Klemz and Rom, of the Save the Boundary Waters Campaign, reiterated that acid mine drainage doesn’t just come from tailings basins, and disputed the notion dry stack technology would eliminate risk of water pollution.
Twin Metals’ Padilla said the company has studied four mines in environments similar to northern Minnesota as a guide to using dry stack successfully. Two are in Alaska and two are in Quebec. Padilla noted one of the projects studied, the Greens Creek mine, is on Admiralty Island National Monument in a temperate rainforest southwest of Juneau.
To deal with cold and wet weather, Padilla said Twin Metals can stagger its work to only dry stack when conditions allow. When the weather is bad, the company can put tailings back into the underground mine as planned.

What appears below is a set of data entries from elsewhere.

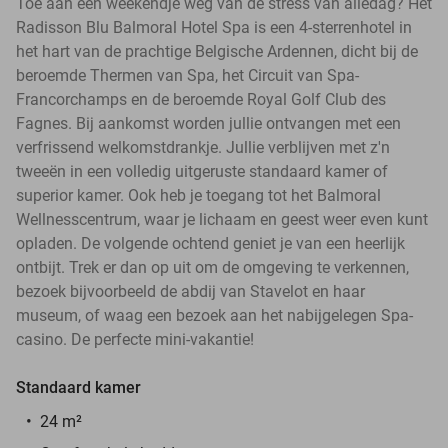
Toe aan een weekendje weg van de stress van alledag? Het
Radisson Blu Balmoral Hotel Spa is een 4-sterrenhotel in
het hart van de prachtige Belgische Ardennen, dicht bij de
beroemde Thermen van Spa, het Circuit van Spa-
Francorchamps en de beroemde Royal Golf Club des
Fagnes. Bij aankomst worden jullie ontvangen met een
verfrissend welkomstdrankje. Jullie verblijven met z'n
tweeën in een volledig uitgeruste standaard kamer of
superior kamer. Ook heb je toegang tot het Balmoral
Wellnesscentrum, waar je lichaam en geest weer even kunt
opladen. De volgende ochtend geniet je van een heerlijk
ontbijt. Trek er dan op uit om de omgeving te verkennen,
bezoek bijvoorbeeld de abdij van Stavelot en haar
museum, of waag een bezoek aan het nabijgelegen Spa-
casino. De perfecte mini-vakantie!
Standaard kamer
24 m²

Complications for PolyMet?
Twin Metals’ announcement could heighten calls from environmental advocates for the other major proposed mining project in Minnesota, PolyMet, to switch to the dry stack method. In legal challenges to PolyMet, the MCEA and others have argued it would be a safer alternative.
“It is fair to say this demonstrates clearly that PolyMet wasn’t telling the truth when they said a dam was necessary to store their liquid mine waste at their proposed copper-nickel mine,” Klemz said.
Beyond its concern about Minnesota’s wet climate, the DNR said PolyMet’s tailings basin has its own upside because of the specific location of the project. PolyMet expects to repurpose an existing tailings pond used by a former LTV Steel processing plant.
Creating a new dry stack disposal area instead of reusing the basin would therefore “increase the footprint effects of the proposed project,” says the DNR’s permit documents. Those approvals were overseen by former DNR chief Tom Landwehr, who is now executive director of Campaign to Save the Boundary Waters. PolyMet would sit in the watershed that drains into Lake Superior, not the BWCA, although it is close to the Twin Metals mine.
A PolyMet spokesman did not immediately respond to a request for comment Thursday morning. The project has faced renewed criticism and three separate investigations in recent weeks following accusations that the Minnesota Pollution Control Agency hid concerns the Environmental Protection Agency had with the strength of a key water pollution permit. The MPCA denies the allegations.
Ultimately, Padilla predicted Twin Metals’ switch to dry stack tailings would not win over staunch critics of Twin Metals, which is owned by Chilean mining giant Antofagasta. But she said the move represents a dedication to creating a “zero discharge” facility. “I think it’s fair to say we heeded the evidence that is out there and we listened to the community concerns,” she said.